Written by Adrian Holovaty on September 16, 2002

American syndicated columnist Bob Greene has resigned from the Chicago Tribune "after acknowledging he engaged in inappropriate sexual conduct with a teenage girl," an Associated Press article reports.

According to the AP article, the Chicago Tribune printed an editor's note on the front page of Sunday's print edition explaining the resignation. Naturally, I was curious to see how treated the editor's note.

On the site's home page this evening, the only mention of the resignation -- which, again, merited a front-page message from the editor in the print edition -- was a vague link labeled "To our readers" located at the very bottom of the "Other top headlines:" section. Nothing more. Blink your eyes, and you'll miss it.

I'd like to point out a few ways this could have been done better. First, the message could have been set off from the "other top headlines." It gets lost in that bland text list, and besides, it's not really a traditional news headline -- it's an announcement. It deserves special treatment. More people would see it if it were in the "Columnists" list on the right side of the page. Who's to say the people who read Greene's columns regularly also regularly view the top headlines?

Second, the headline tease could have been worded much more clearly. "To our readers" establishes this as an announcement of some sort, but the helpfulness stops there. Is it an announcement about a site redesign? Or are they enacting a new, more intrusive user-registration policy, perhaps? And isn't every piece of content on a news site directed to the readers, anyway? Something like "Editor's note: Columnist Bob Greene resigns" would be immensely more helpful; people who cared would click, and disinterested folk wouldn't have to waste their time. Many users probably skimmed over the current headline.

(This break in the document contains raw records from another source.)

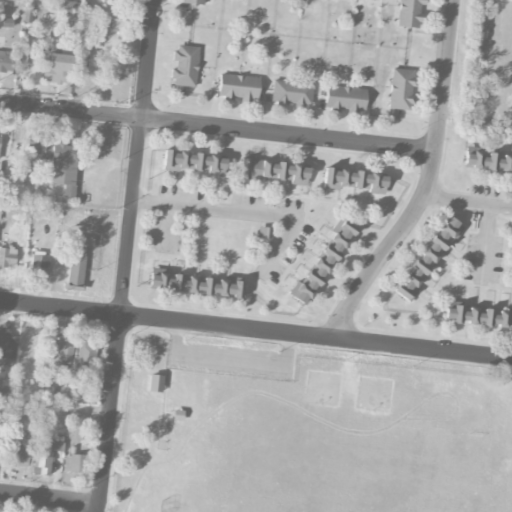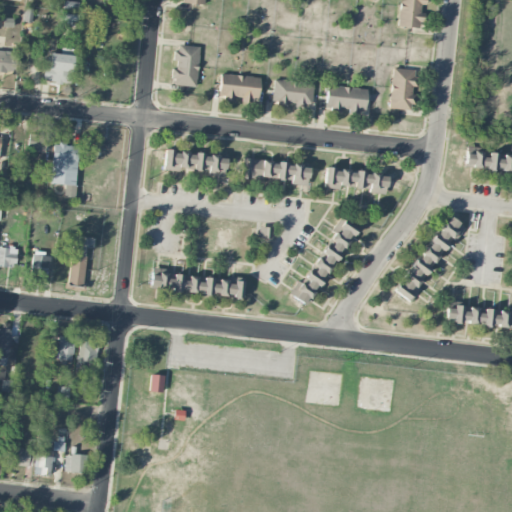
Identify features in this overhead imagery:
building: (119, 0)
building: (193, 1)
building: (409, 13)
building: (69, 19)
building: (7, 57)
building: (185, 65)
building: (58, 68)
building: (238, 86)
building: (401, 88)
building: (291, 92)
building: (345, 98)
road: (218, 128)
building: (36, 142)
building: (488, 160)
building: (193, 162)
building: (64, 166)
building: (275, 170)
building: (354, 179)
road: (430, 182)
road: (468, 202)
road: (241, 209)
road: (165, 224)
building: (263, 231)
road: (485, 243)
building: (7, 256)
road: (127, 256)
building: (427, 258)
building: (78, 259)
building: (322, 262)
building: (39, 263)
building: (193, 283)
building: (479, 316)
road: (255, 329)
building: (7, 344)
building: (64, 348)
building: (86, 350)
road: (229, 356)
building: (155, 382)
building: (61, 391)
park: (305, 430)
building: (18, 456)
building: (74, 462)
building: (42, 465)
road: (50, 498)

Third, the Bob Greene archive page (registration required -- or use name: cyberpunk21, password: cyberpunk21) says nothing about the resignation. On this page, the e-mail link still works, the "about" page remains, and Bob still smiles. It's as if nothing ever happened. What of all the people who have bookmarked this page directly? How will they find out the unfortunate news?

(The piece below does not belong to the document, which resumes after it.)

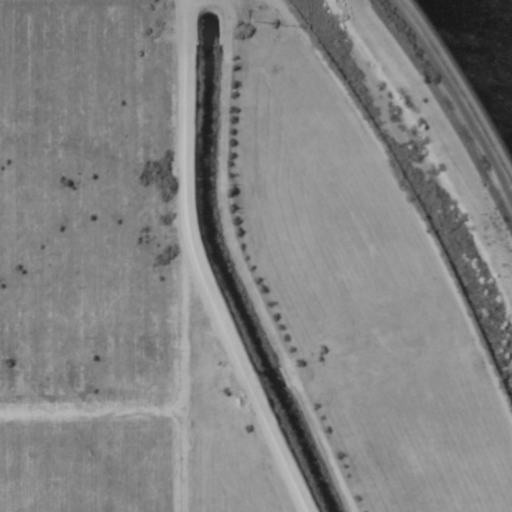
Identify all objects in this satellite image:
road: (455, 98)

In fairness, I didn't check until this evening; perhaps there was a more pronounced message earlier in the day. Also, in the site's credit, it is a weekend, and most staff members are probably not at the office. Still, a situation like this demands better action at a news site. Unlike a print newspaper, putting an announcement on the front page doesn't guarantee most people will read it. The non-linear nature of the Web doesn't only liberate us -- it obligates us to cover our bases in more ways than ever before.

UPDATE, Aug. 16, 12:53 PM EDT: All traces of Greene have been removed from the site, as far as I can tell. His archive page is gone, he's no longer listed on the columnists page, and a search for his name yields only the resignation announcements. They cleaned it all up. I do think they should have left his columnist page up for a few days longer, with a note explaining why his columns will no longer appear, for the sake of those who've bookmarked it directly and haven't heard the news.


Posted by Justin on September 16, 2002, at 9:29 a.m.:

Did you see the front page of the Tribune? Because the headline "To our readers" appears over the actual editor's announcement, I figure that the print edition labeled the note with the same headine. (But I can't be sure because the front-page .pdf is of Saturday's paper.)

Even though it's an obscure headline, "To our readers" would jump at those readers from the front page because there are only a handful of headlines on the page, and their special display font sets them apart from the body copy.

Should paper headlines be written with the Web in mind? Maybe. If not, should headlines be rewritten for Web editions? I think so. I agree that a more specific headline would help. Like you said, many readers probably missed "To our readers" when it was grouped with seven other headlines displayed in the same font-size and color. Worse, the newspaper itself missed a chance to ensure that those readers received the story addressed to them.

Also, what about setting aside a corner or table on a news site for that day's print edition's headlines? Even when online-only breaking news and wire stories appear as the "top headlines," users should be able to locate -- without scrolling -- what the editors thought were the most important stories of the day. The box should appear adjacent to the top headlines or at the top of the Web page.

Posted by Sara on September 16, 2002, at 4:24 p.m.:

Today the Tribune has an actual story about Greene's resignation. "Breach of trust ends Greene's career at Tribune" is the top headline under Local news. It mentions Lipinski's note to the readers. So it's better, but still doesn't quite make up for burying the note yesterday.

And Greene's page with recent columns is still intact with no change or note or anything to indicate his resignation. How long will that be there?

Posted by just some woman out here in cy on September 22, 2002, at 4:59 p.m.:

Dontcha just love it when self-righteous columnists who crow about morals...turn out to be less than the paragons of virtue they "hint" to be? While the press constantly digs for dirt on others, one of their "own" has fallen...well, pride goeth before the fall.